Q&A: The DNSChanger Trojan

Christoph Alme is the Principal Engineer and Team Lead of anti-malware research at Secure Computing Corporation. He is the inventor of several patent-pending key technologies in the field of proactive malware detection. In this interview he discusses a new variant of the DNSChanger Trojan.

What are the characteristics of the recently discovered new variant of the DNSChanger Trojan?
The new DNSChanger trojan now conducts brute-force attacks against the administration web interface of popular routers. The malware performs a “dictionary attack” based on a list of hardcoded credentials, consisting of the web interface URLs to popular routers – such as from vendors D-Link, Linksys and others -, and their default user names and passwords.

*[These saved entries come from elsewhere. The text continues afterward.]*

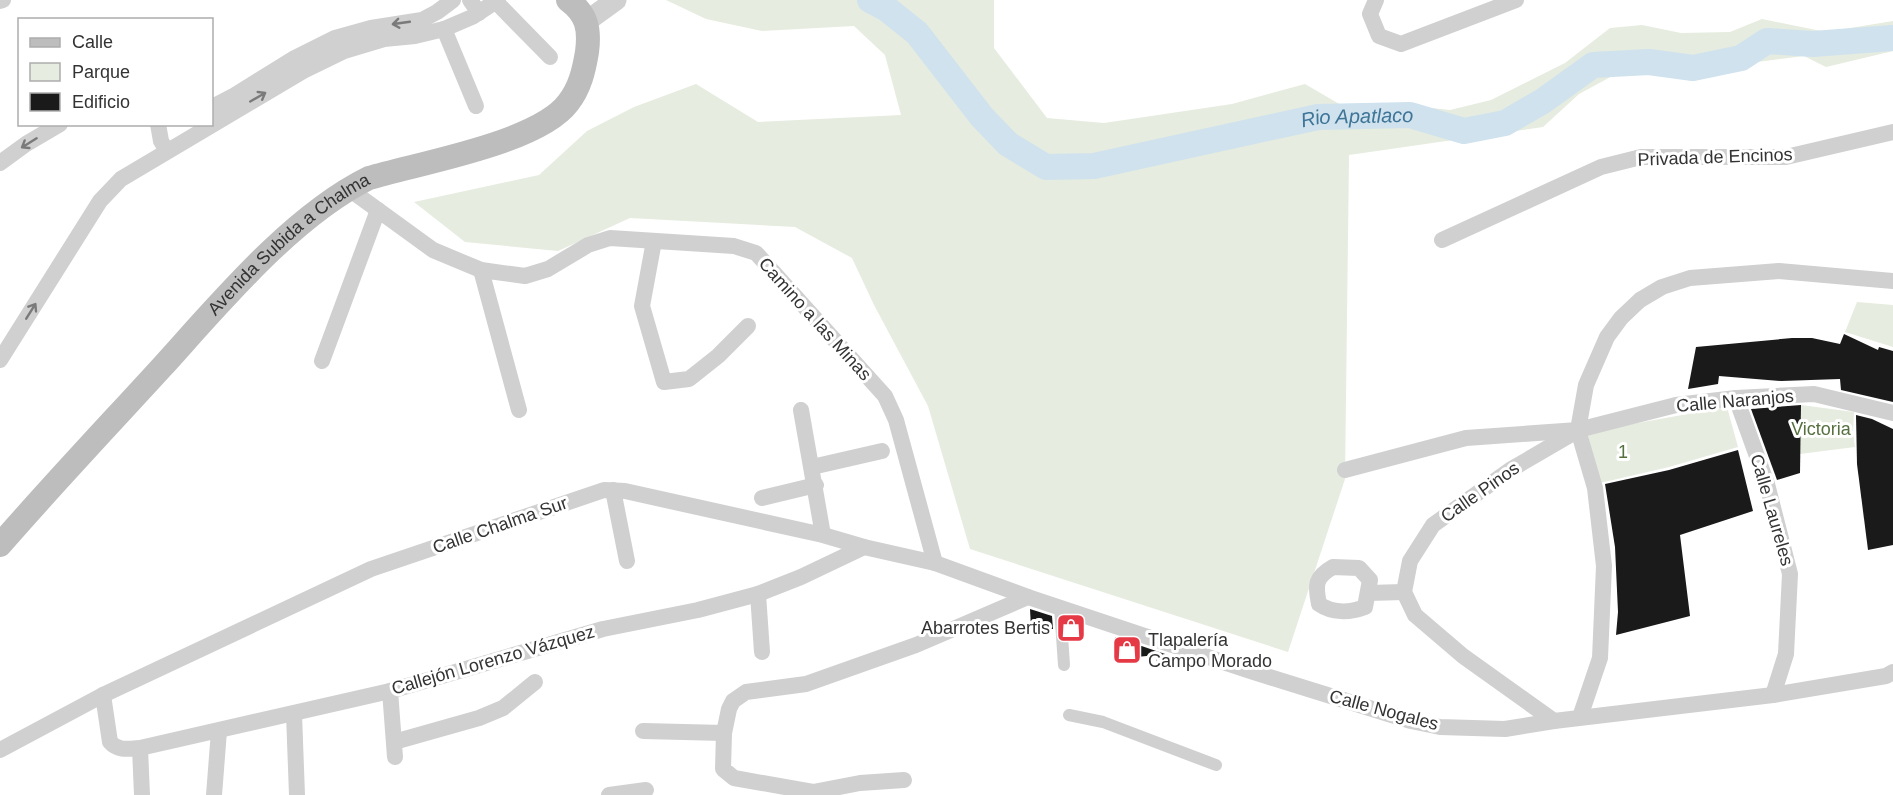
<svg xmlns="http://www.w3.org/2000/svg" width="1893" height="795" font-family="Arial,sans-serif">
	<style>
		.green { fill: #e6ecdf }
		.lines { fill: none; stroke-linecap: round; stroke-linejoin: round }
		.river { stroke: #cfe2ee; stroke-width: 26 }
		.building { fill: #1a1a1a }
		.pedestrian { stroke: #d0d0d0; stroke-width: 12 }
		.minor { stroke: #d0d0d0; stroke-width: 16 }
		.tertiary { stroke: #d0d0d0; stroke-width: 21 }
		.secondary { stroke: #bdbdbd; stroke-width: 24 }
		.oneway { stroke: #7a7a7a }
		.labels { text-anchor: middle; stroke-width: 6; stroke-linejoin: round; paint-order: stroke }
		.street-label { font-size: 18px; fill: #333; stroke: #fff }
		.park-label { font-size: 18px; fill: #56703f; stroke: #fff }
		.poi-label { font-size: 18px; fill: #333; stroke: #fff; text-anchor: end }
		.water-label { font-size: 20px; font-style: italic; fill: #3f7597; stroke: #fff }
	</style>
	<rect width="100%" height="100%" fill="#fff"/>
	<!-- green -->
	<g class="green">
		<path d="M666,0H994V48L1047,118L1104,123L1232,104L1305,84L1341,105L1385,103L1450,110L1491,100L1565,63L1610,28L1642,25L1681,33L1730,32L1762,19L1826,32L1893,21V51L1826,67L1804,56L1673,73L1616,74L1579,94L1543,127L1349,155L1345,479L1288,652L970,549L928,406L874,305L852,258L795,227L630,218L558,251L465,242L414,202L539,175L587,131L634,107L696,84L758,122L901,115L885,55L854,26L762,31L706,19Z"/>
		<path d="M1857,302L1893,305V347L1845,332Z"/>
		<path d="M1801,405L1854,412L1853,433L1855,447L1800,454Z"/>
		<path d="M1727,407L1738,447L1669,467L1600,483L1587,432Z"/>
	</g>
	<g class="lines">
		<!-- river -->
		<path class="river" id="s1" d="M870,0L887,9L917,33L982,117L1008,144L1046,167L1094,166L1318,117L1410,115L1464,131L1505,123L1543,101L1593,65L1649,62L1693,68L1741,58L1767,41L1813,44L1893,38"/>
	</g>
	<!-- building -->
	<g class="building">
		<path d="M1844,334L1878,350L1879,347L1893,351V402L1841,390L1840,379L1781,381L1719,376L1718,384L1688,389L1696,347L1792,338H1812L1840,344Z"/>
		<path d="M1801,405L1800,473L1777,480L1751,409Z"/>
		<path d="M1856,415L1872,419L1893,429V545L1868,550L1857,464Z"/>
		<path d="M1738,450L1753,511L1680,535L1690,616L1616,635L1618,612L1615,547L1605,484L1669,470Z"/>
		<path d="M1030,609L1052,616L1053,629L1031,628Z"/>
		<path d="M1115,637L1168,655L1169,662L1157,663L1156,655L1118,659Z"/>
	</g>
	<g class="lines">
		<!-- pedestrian -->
		<g class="pedestrian">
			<path d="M1060,607L1064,665"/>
			<path d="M1069,715L1103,722L1216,765"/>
		</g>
		<!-- minor -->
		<g class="minor">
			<path d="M470,0L479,13"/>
			<path d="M1376,0L1370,14L1379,36L1401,44L1516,0"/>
			<path d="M0,1L3,0"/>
			<path d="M496,2L550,57"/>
			<path d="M444,29L476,106"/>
			<path d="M212,107L235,95L293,59L335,38L371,28L422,20L437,12L453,0"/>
			<path d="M158,124L161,141L167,151"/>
			<path d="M0,163L26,144L60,124"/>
			<path d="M349,189L433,250L481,270L525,276L548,269L588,245L610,238L734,246L756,253L885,396L896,420L935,563"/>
			<path d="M1442,240L1601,167L1641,157H1786L1893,132"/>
			<path d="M654,241L642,306L664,382L689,379L718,356L748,326"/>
			<path d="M481,270L519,410"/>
			<path d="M0,360L100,201L121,179L303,71L344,51L384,39L415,36L444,29L472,17L498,0"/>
			<path d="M322,361L378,210"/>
			<path d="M1736,398L1767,484L1790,574L1786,654L1773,695"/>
			<path d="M801,410L823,535"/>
			<path d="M812,467L882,451"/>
			<path d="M1345,470L1466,438L1578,430L1676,405L1736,398L1814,394L1893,413"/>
			<path d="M613,490L627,561"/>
			<path d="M762,498L816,485"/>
			<path d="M1333,567L1359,568L1370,580L1365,607C1349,613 1332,613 1319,604C1315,585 1315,577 1333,567Z"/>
			<path d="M1368,593L1404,592"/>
			<path d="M758,594L762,652"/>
			<path d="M390,691L395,757"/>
			<path d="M103,695L110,742C118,751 128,749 140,748L390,691L603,629L698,610L758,594L801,577L864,547"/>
			<path d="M294,714L297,795"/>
			<path d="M1580,717L1600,658L1604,566L1595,488L1578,430L1586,385L1607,337L1621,318L1640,300L1662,287L1690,278L1779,271L1893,281"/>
			<path d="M1554,721L1463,656L1415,615L1404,592L1410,561L1433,525L1510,470L1575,432"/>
			<path d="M643,731L724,733"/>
			<path d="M394,742L479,718L503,708L535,682"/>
			<path d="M140,748L142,795"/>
			<path d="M0,750L103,695L371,569L604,490L625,491L823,535L864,547L935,563L1028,597L1247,670L1411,721L1440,727L1505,729L1554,721L1773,695L1886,676L1893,672"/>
			<path d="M904,780L860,783L813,792L734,778L723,769L724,733L729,709L733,701L746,692L806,684L916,645L1028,597"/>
			<path d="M214,795L219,731"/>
			<path d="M609,795L646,790"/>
		</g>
		<!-- tertiary -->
		<path class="tertiary" d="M587,21L616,0"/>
		<!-- secondary -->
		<path class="secondary" id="s2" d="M0,545C53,484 108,426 162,367C220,303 292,216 369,178C419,163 538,143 568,103C580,88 584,70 587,52C590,29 587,14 568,0"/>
	</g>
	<!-- one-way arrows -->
	<defs><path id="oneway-shaft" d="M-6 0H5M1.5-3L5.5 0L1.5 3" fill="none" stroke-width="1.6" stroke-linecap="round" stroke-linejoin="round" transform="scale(1.5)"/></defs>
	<g class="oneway">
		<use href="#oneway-shaft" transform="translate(401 23) rotate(172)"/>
		<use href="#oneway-shaft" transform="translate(258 97) rotate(-30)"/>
		<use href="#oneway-shaft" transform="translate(29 143) rotate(148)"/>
		<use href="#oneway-shaft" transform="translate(31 311) rotate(-58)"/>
	</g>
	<!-- icons -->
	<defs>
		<g id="shop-square" transform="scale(1.5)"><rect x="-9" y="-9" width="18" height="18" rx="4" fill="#e63946" stroke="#fff"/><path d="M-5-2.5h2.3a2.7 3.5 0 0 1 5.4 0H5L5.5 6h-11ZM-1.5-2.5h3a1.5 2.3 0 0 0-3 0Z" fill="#fff"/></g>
	</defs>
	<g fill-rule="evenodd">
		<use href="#shop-square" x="1071" y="628"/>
		<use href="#shop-square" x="1127" y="650"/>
	</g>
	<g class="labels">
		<!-- street labels -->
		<g class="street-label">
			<text transform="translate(1715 157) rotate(-2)" y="6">Privada de Encinos</text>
			<text dy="6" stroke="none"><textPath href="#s2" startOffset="418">Avenida Subida a Chalma</textPath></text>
			<text transform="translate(815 319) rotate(48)" y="6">Camino a las Minas</text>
			<text transform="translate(1735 401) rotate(-5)" y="6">Calle Naranjos</text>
			<text transform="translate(1480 492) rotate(-35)" y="6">Calle Pinos</text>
			<text transform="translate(1772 510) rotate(74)" y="6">Calle Laureles</text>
			<text transform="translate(500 525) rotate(-19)" y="6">Calle Chalma Sur</text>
			<text transform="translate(493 660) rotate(-16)" y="6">Callejón Lorenzo Vázquez</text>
			<text transform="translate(1384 710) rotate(15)" y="6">Calle Nogales</text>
		</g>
		<!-- park labels -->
		<g class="park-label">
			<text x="1821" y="435">Victoria</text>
			<text x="1623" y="458">1</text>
		</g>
		<!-- poi labels -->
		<g class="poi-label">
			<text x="1050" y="634">Abarrotes Bertis</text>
			<text x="1148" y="646" text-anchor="start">Tlapalería<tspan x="1148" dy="21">Campo Morado</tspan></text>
		</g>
		<!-- water labels -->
		<g class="water-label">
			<text dy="7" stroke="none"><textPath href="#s1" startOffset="562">Rio Apatlaco</textPath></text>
		</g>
	</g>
	<!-- legend -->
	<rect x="18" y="18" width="195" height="108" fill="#ffffff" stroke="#adadad" stroke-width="1.5"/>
	<rect x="30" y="38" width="30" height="9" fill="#bdbdbd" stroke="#adadad" stroke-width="1.5"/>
	<text x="72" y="48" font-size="18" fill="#333333">Calle</text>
	<rect x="30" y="63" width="30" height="18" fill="#e6ecdf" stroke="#adadad" stroke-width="1.5"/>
	<text x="72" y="78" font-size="18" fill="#333333">Parque</text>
	<rect x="30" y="93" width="30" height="18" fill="#1a1a1a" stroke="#adadad" stroke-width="1.5"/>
	<text x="72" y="108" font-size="18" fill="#333333">Edificio</text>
</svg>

This poses a great security risk for those users that do not change their router’s factory default settings. The Trojan tries one combination per approximately 100 milliseconds, which makes 600 combinations per minute.

Once DNSChanger has successfully brute-force cracked the credentials, it has access to all the settings and functions provided by the router. It will change its DNS server settings in order to send all DNS queries to the attackers’ DNS servers located in the Ukraine. From there, they can then flexibly redirect all your Internet traffic in whatever way they want.

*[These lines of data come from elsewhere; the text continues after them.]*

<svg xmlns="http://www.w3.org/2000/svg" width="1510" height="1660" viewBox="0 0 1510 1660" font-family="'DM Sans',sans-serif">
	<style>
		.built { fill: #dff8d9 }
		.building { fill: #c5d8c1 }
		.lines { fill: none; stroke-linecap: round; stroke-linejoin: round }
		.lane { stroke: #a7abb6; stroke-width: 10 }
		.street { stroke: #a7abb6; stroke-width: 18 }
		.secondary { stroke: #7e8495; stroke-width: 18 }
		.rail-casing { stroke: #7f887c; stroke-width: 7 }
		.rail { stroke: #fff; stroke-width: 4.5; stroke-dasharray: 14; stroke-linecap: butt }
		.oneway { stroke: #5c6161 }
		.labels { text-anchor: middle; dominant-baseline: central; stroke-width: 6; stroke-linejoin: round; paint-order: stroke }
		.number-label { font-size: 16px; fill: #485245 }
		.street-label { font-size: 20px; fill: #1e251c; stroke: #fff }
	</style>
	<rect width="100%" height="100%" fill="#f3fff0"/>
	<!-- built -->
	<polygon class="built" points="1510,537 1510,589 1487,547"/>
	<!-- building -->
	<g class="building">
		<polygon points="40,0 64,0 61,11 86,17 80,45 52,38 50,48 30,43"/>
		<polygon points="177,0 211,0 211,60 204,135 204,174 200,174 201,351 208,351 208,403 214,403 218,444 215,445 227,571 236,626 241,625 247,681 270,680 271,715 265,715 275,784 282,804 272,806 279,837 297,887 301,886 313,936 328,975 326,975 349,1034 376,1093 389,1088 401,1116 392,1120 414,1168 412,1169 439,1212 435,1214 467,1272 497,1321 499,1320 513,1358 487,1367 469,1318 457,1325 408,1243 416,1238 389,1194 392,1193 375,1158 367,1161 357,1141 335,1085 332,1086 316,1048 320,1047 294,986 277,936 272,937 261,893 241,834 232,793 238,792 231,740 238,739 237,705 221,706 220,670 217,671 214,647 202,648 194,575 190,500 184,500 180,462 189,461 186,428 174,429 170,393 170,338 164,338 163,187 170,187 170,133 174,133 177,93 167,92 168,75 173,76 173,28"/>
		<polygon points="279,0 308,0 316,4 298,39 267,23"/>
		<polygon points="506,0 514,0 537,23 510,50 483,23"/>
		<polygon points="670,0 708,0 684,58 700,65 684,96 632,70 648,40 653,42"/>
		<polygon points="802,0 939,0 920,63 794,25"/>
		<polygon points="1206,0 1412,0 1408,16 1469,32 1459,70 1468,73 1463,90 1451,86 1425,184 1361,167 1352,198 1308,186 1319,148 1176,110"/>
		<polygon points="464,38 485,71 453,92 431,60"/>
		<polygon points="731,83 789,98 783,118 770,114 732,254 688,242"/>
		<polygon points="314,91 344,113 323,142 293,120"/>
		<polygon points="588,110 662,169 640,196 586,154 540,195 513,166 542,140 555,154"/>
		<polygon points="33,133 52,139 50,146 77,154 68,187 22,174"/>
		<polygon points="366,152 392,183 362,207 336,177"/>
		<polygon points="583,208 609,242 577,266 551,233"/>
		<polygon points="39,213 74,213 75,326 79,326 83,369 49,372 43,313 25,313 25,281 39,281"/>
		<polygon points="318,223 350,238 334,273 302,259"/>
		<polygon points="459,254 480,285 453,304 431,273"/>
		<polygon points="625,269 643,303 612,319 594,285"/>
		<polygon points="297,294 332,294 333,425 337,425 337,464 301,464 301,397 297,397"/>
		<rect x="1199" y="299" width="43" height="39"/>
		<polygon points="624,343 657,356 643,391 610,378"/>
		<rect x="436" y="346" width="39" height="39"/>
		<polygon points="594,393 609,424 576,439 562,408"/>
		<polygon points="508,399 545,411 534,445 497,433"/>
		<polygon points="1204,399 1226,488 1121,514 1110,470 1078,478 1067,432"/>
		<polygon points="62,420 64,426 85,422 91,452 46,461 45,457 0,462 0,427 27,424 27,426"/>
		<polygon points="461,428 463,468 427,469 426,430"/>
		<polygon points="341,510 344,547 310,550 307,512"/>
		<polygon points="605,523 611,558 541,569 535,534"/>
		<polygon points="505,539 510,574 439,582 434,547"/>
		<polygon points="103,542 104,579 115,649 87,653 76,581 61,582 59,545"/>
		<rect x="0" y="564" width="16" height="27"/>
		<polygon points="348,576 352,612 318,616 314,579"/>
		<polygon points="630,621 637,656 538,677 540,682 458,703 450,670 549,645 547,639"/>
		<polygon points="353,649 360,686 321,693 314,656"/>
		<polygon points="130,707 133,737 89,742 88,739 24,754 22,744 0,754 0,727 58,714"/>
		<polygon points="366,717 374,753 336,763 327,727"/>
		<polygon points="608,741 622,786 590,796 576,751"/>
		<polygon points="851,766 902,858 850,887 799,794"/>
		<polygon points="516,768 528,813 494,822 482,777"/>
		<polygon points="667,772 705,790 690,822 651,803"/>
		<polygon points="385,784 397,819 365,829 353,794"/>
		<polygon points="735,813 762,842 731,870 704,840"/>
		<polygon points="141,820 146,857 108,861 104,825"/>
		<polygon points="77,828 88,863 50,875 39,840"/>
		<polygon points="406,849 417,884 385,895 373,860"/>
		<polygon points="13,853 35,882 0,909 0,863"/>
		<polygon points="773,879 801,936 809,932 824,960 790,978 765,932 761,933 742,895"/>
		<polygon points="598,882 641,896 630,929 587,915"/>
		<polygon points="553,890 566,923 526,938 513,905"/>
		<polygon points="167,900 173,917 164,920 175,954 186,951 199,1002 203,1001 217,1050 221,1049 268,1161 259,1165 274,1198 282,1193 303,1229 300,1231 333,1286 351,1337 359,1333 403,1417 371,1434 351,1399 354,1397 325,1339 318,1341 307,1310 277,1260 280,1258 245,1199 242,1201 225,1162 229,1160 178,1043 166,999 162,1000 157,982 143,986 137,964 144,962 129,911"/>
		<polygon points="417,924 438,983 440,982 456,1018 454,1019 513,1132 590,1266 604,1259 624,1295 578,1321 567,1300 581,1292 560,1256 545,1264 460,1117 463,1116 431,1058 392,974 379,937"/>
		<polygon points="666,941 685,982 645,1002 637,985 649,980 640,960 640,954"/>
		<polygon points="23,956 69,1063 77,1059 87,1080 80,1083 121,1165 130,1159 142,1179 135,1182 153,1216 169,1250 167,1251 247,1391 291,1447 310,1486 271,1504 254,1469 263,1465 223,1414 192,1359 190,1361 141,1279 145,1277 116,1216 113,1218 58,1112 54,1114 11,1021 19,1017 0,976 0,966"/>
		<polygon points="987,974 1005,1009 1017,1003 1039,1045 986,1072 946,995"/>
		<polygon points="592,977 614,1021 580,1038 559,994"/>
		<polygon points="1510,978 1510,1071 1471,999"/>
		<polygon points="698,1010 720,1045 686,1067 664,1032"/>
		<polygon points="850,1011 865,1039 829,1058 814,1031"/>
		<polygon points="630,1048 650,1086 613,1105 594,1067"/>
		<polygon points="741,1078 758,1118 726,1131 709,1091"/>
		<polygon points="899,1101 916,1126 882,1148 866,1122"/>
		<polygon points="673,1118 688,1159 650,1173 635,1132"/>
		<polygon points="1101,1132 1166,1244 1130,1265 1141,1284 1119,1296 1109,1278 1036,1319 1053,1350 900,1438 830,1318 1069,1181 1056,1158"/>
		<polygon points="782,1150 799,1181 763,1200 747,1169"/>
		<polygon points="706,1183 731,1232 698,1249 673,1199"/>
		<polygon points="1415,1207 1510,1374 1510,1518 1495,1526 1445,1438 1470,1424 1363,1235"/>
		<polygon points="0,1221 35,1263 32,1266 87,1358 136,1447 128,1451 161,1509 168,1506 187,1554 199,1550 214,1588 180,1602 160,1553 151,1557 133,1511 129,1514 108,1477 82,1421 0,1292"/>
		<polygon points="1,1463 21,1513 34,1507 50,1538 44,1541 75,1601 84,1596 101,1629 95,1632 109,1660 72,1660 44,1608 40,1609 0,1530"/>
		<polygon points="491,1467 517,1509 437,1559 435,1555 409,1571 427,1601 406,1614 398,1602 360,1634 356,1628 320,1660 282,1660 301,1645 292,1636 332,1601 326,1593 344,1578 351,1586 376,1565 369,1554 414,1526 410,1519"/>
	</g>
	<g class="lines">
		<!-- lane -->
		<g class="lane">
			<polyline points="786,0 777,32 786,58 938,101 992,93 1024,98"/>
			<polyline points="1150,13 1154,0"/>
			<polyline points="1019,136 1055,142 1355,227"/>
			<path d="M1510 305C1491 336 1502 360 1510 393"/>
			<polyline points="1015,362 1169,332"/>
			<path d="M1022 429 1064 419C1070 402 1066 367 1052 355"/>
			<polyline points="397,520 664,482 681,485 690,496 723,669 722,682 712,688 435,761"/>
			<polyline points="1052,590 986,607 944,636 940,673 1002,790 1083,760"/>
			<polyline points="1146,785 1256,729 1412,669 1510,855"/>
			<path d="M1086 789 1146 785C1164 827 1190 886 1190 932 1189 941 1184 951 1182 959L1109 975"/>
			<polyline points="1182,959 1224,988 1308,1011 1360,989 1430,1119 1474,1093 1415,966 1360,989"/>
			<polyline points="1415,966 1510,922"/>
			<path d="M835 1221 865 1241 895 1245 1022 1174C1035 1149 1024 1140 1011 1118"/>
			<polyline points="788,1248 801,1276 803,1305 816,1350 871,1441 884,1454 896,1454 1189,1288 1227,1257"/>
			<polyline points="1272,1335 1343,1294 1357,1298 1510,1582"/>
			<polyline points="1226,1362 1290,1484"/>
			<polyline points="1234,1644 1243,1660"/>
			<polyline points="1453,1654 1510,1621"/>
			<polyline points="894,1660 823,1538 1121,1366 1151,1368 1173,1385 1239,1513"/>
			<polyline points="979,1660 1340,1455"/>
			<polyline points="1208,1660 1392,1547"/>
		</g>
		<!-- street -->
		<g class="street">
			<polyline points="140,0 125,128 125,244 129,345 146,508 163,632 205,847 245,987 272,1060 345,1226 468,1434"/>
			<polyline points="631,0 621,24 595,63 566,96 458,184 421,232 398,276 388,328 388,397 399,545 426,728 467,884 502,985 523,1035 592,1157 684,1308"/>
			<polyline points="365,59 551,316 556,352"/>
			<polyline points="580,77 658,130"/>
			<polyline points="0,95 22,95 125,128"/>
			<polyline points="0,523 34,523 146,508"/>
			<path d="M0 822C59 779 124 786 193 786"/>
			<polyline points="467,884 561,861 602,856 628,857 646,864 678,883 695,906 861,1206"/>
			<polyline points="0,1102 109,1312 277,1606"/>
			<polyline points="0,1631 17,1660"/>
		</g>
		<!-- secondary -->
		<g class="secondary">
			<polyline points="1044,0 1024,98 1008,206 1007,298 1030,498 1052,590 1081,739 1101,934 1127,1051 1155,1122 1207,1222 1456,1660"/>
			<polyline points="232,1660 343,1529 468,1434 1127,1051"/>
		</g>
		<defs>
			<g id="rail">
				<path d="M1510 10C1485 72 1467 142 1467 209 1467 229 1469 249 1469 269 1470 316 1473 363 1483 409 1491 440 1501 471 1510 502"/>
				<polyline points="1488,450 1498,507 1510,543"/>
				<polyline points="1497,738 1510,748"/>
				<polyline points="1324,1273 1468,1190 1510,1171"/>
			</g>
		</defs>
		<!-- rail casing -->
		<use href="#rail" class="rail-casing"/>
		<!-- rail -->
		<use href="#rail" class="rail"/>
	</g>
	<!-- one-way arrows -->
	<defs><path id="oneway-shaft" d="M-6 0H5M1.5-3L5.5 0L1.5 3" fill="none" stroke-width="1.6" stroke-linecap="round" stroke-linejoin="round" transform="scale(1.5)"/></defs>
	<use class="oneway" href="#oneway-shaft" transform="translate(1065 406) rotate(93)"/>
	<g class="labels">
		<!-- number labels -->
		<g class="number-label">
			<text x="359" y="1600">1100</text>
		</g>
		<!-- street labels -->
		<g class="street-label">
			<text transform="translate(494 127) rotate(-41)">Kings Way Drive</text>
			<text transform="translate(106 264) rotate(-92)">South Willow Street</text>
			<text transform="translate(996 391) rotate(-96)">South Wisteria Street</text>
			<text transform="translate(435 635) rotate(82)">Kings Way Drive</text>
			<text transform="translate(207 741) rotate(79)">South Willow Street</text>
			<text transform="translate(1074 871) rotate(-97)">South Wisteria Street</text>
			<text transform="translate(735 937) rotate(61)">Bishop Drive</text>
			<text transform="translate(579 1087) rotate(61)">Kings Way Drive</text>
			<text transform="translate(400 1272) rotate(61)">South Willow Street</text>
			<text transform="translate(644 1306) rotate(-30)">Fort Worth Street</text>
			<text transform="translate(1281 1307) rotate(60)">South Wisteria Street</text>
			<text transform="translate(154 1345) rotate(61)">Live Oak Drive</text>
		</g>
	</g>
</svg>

What makes this Trojan stand out from the vast number of other malware discovered daily?
It’s the first major malware family seen in-the-wild that also attacks networking hardware. “Major” malware family, because it is quite prevalent and we believe DNSChanger to be related to the Zlob malware family – one of the most prevalent families out there today. Zlob is well-known for their infamous “missing codec” trick: they advertise adult content to visitors, but in order to view the videos, you’re told you’d need to install a missing video codec first. The executable that you get to install is everything else than a video codec.

In contrast to previous variants, this latest DNSChanger does not only affect the infected PC itself, but also tries to alter DNS settings on the router. Once this is successful, all traffic going through this router can be redirected by the attackers. That is, other PCs that have not been infected by the malware directly, but go through the same (compromised) router, will also become affected. In turn, cleaning the infected PC is not enough to get rid of the pest – victims will need to reset the DNS settings in their router, too.

How can an individual discover the DNSChanger Trojan on his system?
First, an up-to-date Anti-Virus engine needs to be in place. Our Secure Anti-Malware engine, for example, blocks this threat proactively as “Trojan.Dropper.Dldr.DNSChanger.Gen” already at the network perimeter. Next, users must not deploy routers, broadband modems or other networking equipment that comes with an administrative web interface, without changing the default password first.

A typical sign of infection with DNSChanger is that the DNS and DHCP servers are pointing to the IP address range 85.255.*.* . Another sign for infection is that non-existing domain names are being resolved by the malicious DNS servers. Potentially infected users can try to browse to a fictitious domain that doesn’t exist.

With the constant evolution of this kind of threat, what kind of technology challenges does the industry face?
Attackers have an affinity to the weakest link. As Microsoft products become more secure in general, attackers are now additionally targeting other alternative software and file formats commonly used on desktop computers. For example, we’re seeing more attacks exploiting vulnerabilities in Flash videos or PDF documents today.

DNSChanger had also been the first major malware family being ported to the MacOS X platform just half a year ago, thereby underlining how this is becoming an “attractive” platform for malware authors, too. And now they have added routers to their targets, which is yet another frightening move.